* _What is being asked_
Copy out the lines below word for word, starting with the line that contains "left wrist: (860, 301, -30)" and going on through the line that contains "left wrist: (928, 170, -4)", with both of those lines included.

* _Images with localized body landmarks_
----------

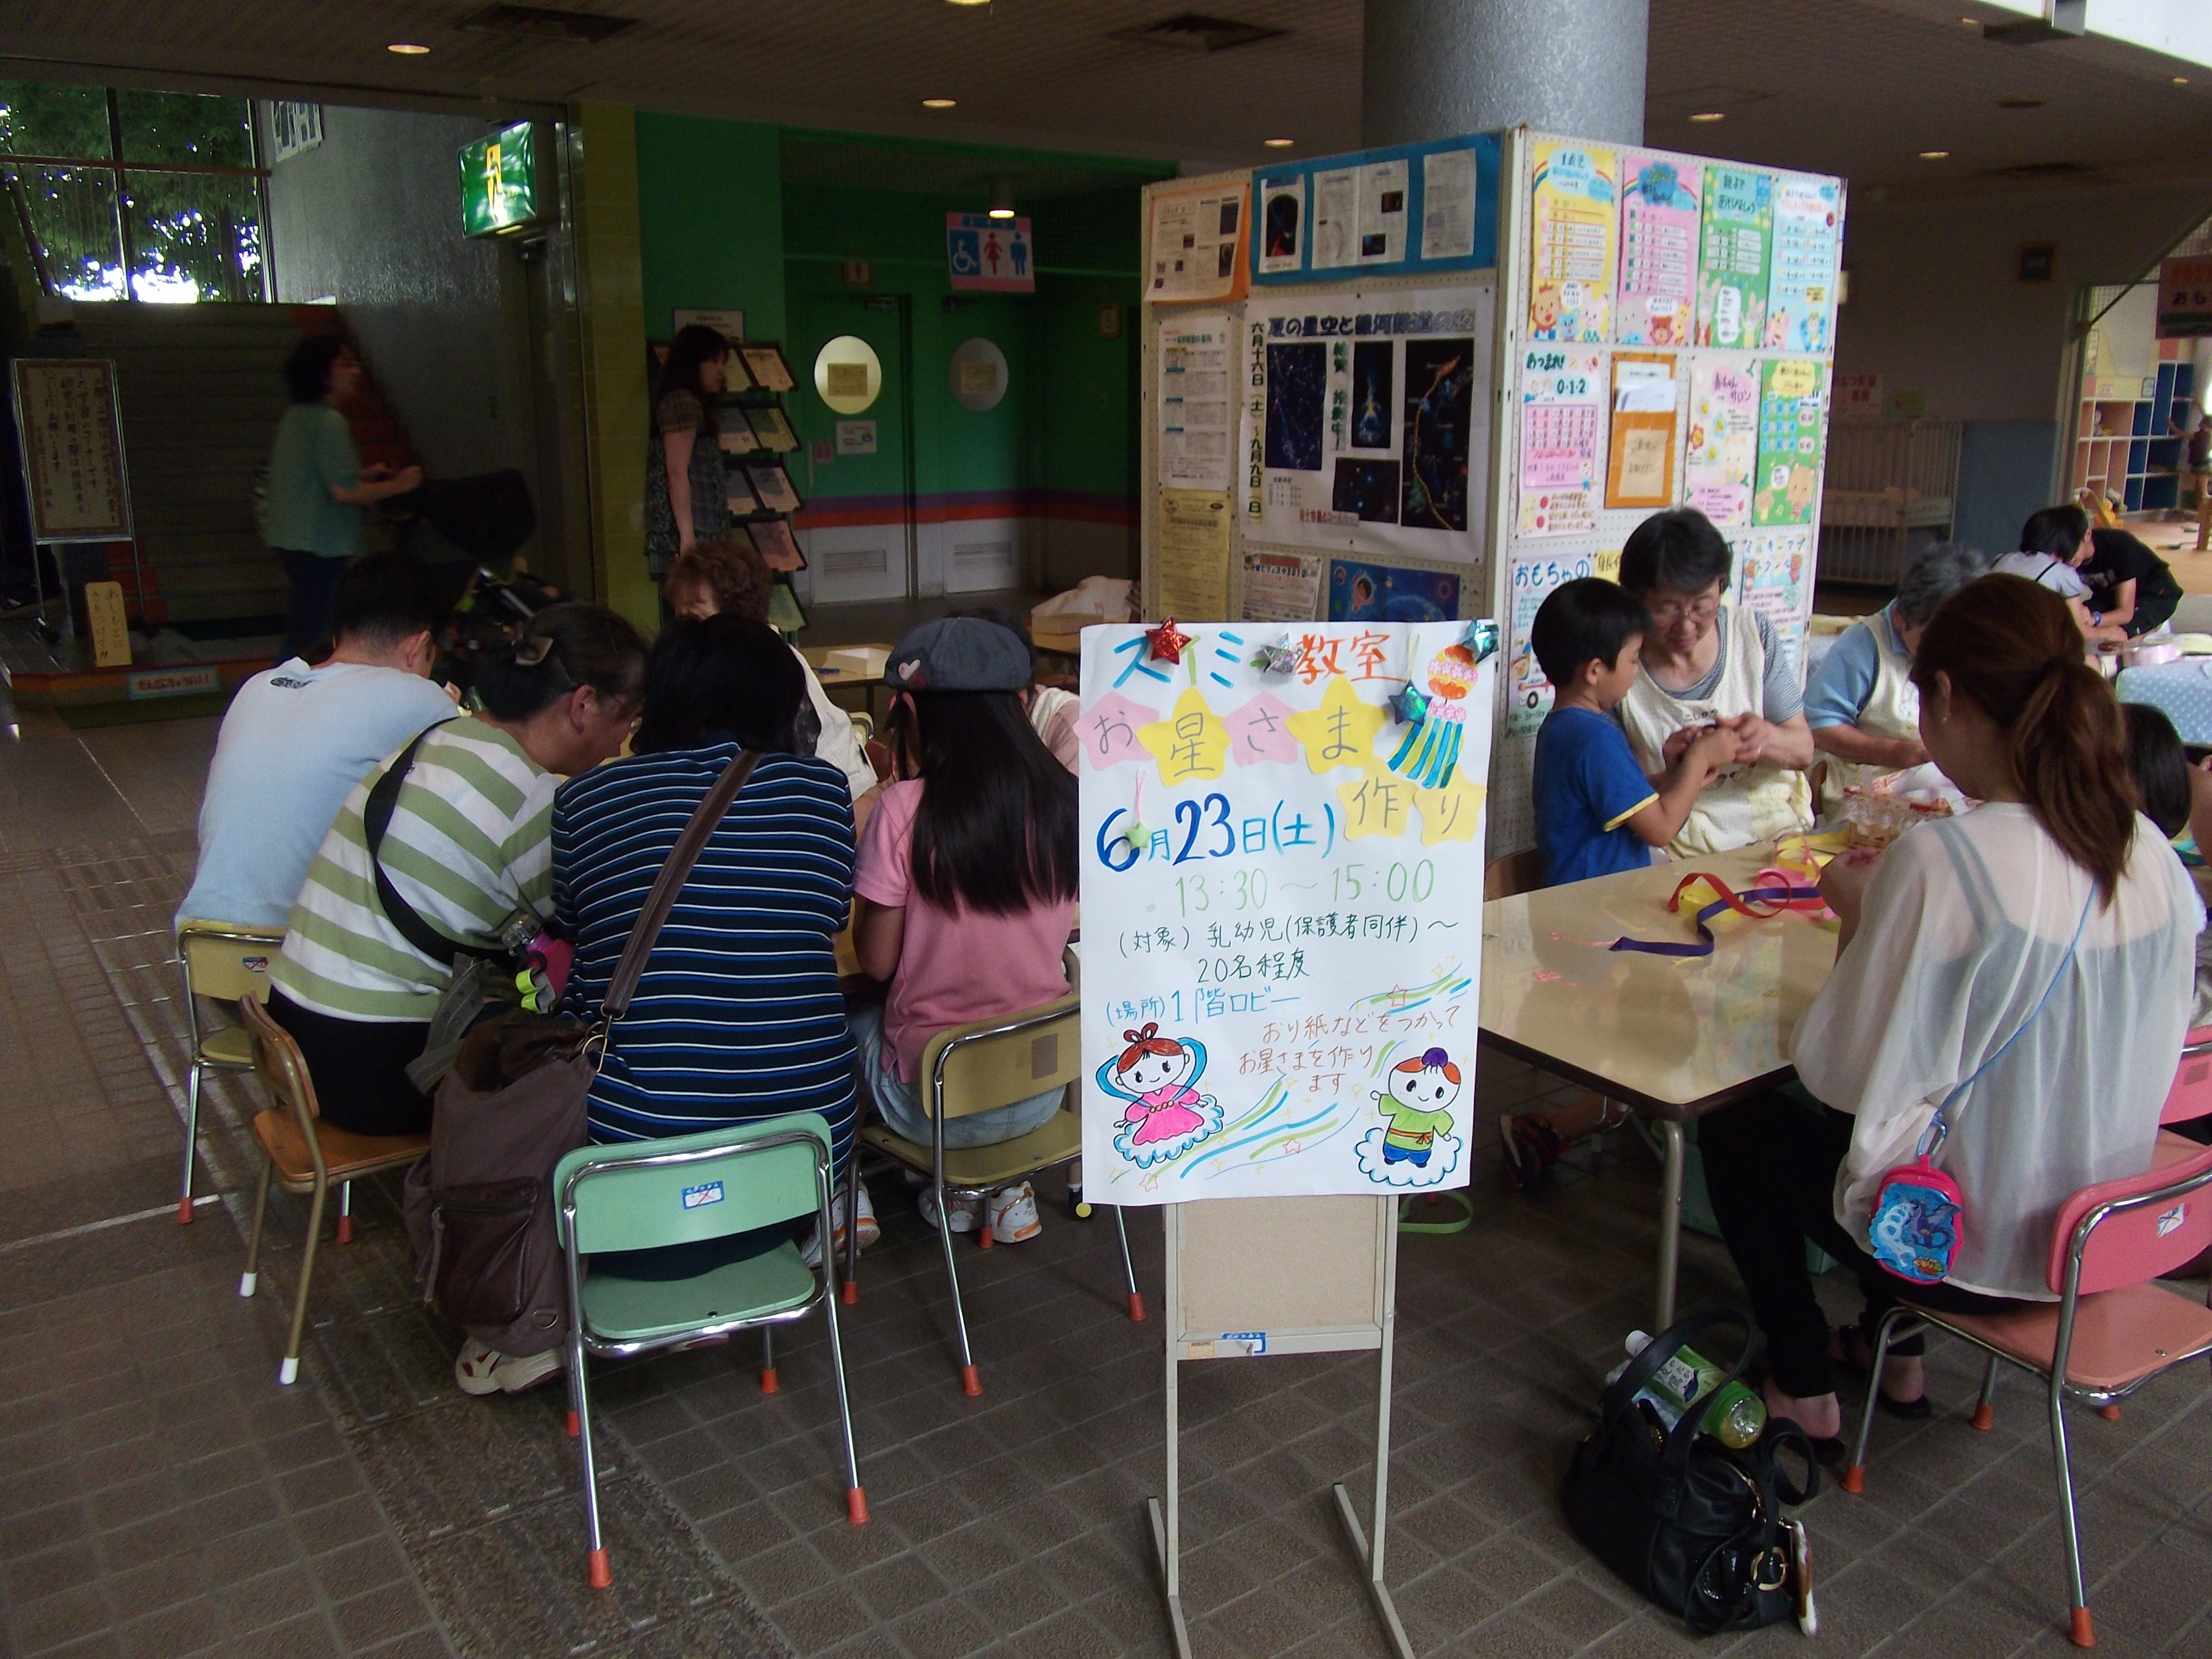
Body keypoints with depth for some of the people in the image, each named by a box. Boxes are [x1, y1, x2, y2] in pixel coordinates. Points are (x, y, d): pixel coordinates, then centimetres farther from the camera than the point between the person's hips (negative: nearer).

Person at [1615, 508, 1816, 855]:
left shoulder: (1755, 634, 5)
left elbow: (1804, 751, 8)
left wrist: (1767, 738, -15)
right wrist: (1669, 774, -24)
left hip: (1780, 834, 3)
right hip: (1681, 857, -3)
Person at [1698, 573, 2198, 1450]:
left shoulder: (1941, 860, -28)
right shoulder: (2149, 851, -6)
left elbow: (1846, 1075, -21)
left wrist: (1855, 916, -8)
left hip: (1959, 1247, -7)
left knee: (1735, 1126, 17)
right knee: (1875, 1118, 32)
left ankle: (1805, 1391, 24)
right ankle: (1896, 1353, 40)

----------

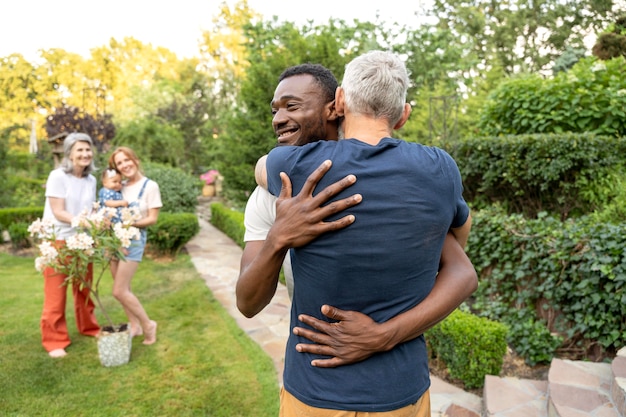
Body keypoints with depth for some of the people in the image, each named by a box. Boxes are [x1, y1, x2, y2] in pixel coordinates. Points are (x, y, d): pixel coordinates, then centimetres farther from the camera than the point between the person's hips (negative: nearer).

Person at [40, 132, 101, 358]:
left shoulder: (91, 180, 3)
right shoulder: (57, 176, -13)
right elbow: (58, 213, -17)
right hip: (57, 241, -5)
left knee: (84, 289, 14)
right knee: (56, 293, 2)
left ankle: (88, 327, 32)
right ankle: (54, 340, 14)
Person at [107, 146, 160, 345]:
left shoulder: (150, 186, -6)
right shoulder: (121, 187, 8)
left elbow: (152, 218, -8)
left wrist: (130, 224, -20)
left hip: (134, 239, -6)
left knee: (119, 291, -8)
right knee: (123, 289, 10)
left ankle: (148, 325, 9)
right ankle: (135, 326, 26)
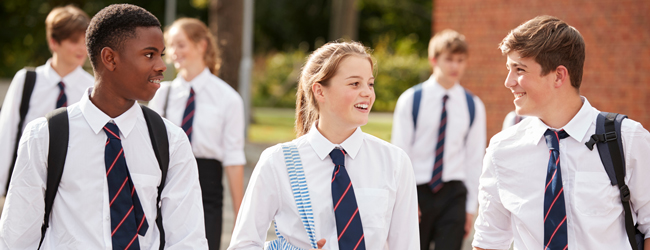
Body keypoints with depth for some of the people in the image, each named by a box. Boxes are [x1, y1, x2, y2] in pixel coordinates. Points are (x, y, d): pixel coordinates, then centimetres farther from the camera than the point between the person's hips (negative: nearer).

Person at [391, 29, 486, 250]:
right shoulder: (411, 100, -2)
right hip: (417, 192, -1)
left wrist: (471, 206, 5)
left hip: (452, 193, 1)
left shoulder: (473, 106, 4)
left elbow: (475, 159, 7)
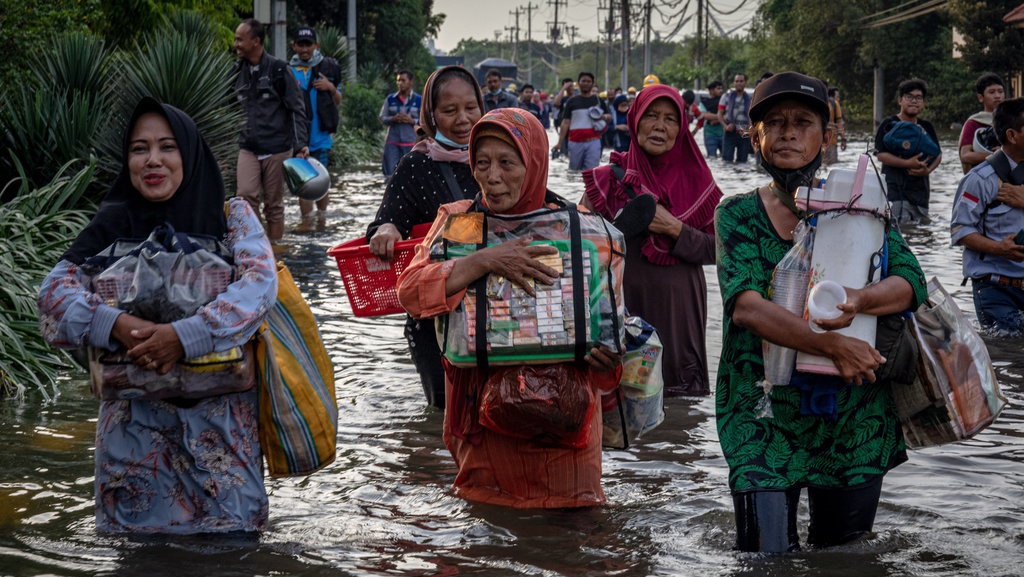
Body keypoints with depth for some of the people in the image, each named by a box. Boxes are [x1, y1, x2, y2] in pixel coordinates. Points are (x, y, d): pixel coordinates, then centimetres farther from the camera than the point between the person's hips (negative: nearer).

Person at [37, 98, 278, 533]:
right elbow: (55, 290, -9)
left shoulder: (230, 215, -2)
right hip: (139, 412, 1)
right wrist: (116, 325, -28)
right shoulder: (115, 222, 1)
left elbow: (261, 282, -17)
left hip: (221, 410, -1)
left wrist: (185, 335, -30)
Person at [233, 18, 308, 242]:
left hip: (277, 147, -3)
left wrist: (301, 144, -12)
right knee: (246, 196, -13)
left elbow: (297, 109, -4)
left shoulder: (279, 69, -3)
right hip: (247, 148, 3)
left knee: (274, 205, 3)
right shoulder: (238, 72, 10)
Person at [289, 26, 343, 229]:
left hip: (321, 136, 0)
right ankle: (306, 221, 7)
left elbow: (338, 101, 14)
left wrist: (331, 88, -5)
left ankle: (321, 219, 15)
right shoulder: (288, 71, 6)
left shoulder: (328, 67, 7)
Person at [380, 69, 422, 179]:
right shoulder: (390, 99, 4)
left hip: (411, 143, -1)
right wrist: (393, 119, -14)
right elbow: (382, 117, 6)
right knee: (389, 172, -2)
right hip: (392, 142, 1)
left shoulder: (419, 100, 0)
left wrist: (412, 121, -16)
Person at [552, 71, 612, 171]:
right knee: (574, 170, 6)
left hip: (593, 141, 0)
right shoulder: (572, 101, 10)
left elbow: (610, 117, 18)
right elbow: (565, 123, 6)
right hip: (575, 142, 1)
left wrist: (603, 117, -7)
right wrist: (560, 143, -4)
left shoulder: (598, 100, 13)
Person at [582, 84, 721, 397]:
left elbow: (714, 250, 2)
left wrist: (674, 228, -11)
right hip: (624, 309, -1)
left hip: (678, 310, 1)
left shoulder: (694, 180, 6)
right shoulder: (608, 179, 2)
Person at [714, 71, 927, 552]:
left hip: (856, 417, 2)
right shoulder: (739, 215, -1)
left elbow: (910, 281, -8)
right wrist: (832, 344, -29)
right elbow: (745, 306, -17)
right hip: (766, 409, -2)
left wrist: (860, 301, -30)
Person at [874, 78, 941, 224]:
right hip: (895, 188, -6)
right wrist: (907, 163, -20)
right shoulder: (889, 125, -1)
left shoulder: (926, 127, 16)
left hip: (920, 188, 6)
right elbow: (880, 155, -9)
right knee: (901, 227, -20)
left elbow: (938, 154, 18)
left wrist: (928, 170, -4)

----------

* _Answer to the problem_
left wrist: (860, 301, -30)
Person at [874, 78, 941, 224]:
right hip: (895, 188, -6)
right wrist: (907, 163, -20)
right shoulder: (889, 125, -1)
left shoulder: (926, 127, 16)
left hip: (920, 188, 6)
right elbow: (880, 155, -9)
right knee: (901, 227, -20)
left elbow: (938, 154, 18)
left wrist: (928, 170, -4)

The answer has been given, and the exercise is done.